For decades, physicists and astrophysicists have been wondering about the origin of the elements heavier than iron. To produce them for the stars, neutrons are needed, which, being uncharged, are easily captured by other ions, allowing the synthesis of elements such as Cadmium, Tugsten or Lead.
The most important source of neutrons in stars is the capture that generates a nucleus of 16O and releases a neutron by the process, 13C(α,n)16O, after a long experimental campaign of about 4 years, the international collaboration LUNA (Laboratory for Underground Nuclear Astrophysics), which operates at the Underground National Laboratory (LNGS) of INFN, measured the speed of this process with very high precision directly at stellar temperatures.
The results of this work were published in the American Physical Society's Physical Review Letters.
Gianluca Imbriani, spokesperson for the LUNA collaboration underlines that "our knowledge of the cross section of the process of capturing an alpha particle by a 13C nucleus, in the range of astrophysical energies, has so far been based on extrapolations from measurements to higher and from experiments based on indirect techniques, leading to great uncertainties in the determination of the production rate of neutrons in stars ”.
"About 50% of the elements heavier than iron present on Earth and in the Solar System were produced by stars with a mass slightly larger than that of the Sun, which lived before its formation 4.5 billion years ago - says Oscar Straniero, astrophysicist of INAF and collaborator of LUNA -. When they become red giants, ideal conditions develop within these stars for the activation of the 13C(α,n)16O process, which initiates the synthesis of heavy nuclei ".
"Thanks to the greatly reduced background level in the Gran Sasso underground laboratory - add Alba Formicola and Andreas Best, who coordinated the work for this measurement - LUNA is the only experiment to date that has managed to directly measure the process 13C(α,n)16O in the energy window of astrophysical interest, drastically reducing the uncertainties.

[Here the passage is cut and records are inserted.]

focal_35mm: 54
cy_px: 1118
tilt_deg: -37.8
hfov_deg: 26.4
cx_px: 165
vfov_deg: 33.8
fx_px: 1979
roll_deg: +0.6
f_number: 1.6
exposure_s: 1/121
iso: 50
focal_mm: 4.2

This will have a great impact on the prediction of the formation of a series of heavy elements, the synthesis of which strongly depends on the speed of this process."

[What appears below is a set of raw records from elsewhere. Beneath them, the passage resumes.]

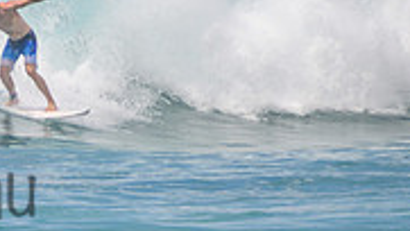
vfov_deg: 0.7
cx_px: -53
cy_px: 109
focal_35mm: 1840
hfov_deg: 1.2
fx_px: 20013
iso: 280
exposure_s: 1/2000
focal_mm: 400
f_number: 5.6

"The LUNA experiment will continue its scientific activity in the next decade thanks to the LUNA-MV project - concludes Matthias Junker, local responsible for the Gran Sasso National Laboratories of the LUNA collaboration -, which will focus on the study of the key processes to determine the evolution of massive stars, important for understanding the chemical composition of the universe."
About 50 scientists from universities and research institutes from Italy, Germany, Hungary and the United Kingdom collaborate with LUNA. For this measurement a contribution in particular should be underlined, and it is that of the Atomki laboratory in Debrecen, Hungary, where targets necessary for this experiment have been developed.